The answer should be each line of the records that contains the word "смертной"; please copy them all.

--------

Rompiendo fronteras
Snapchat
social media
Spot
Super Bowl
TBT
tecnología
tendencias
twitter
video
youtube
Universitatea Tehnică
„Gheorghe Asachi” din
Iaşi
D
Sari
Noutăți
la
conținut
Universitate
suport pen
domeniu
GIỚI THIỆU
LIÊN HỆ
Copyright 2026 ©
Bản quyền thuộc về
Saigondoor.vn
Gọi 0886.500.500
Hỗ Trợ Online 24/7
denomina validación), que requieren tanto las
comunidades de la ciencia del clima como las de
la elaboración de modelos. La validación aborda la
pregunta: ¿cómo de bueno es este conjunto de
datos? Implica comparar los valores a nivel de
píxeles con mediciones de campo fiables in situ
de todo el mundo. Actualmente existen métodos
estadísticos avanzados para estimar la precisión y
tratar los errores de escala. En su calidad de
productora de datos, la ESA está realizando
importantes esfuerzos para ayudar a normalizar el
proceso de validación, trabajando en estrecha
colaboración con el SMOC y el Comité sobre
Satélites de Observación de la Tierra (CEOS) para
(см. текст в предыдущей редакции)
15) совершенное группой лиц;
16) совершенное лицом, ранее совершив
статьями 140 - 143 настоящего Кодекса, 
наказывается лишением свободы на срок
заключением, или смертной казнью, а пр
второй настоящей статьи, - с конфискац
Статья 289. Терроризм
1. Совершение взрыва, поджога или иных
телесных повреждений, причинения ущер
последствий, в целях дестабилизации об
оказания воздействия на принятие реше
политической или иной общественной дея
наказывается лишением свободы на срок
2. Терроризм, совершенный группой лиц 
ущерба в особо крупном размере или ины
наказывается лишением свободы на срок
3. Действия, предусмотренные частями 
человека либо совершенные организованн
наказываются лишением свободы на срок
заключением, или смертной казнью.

--------

◆ Response for this exercise
заключением, или смертной казнью, а пр
заключением, или смертной казнью.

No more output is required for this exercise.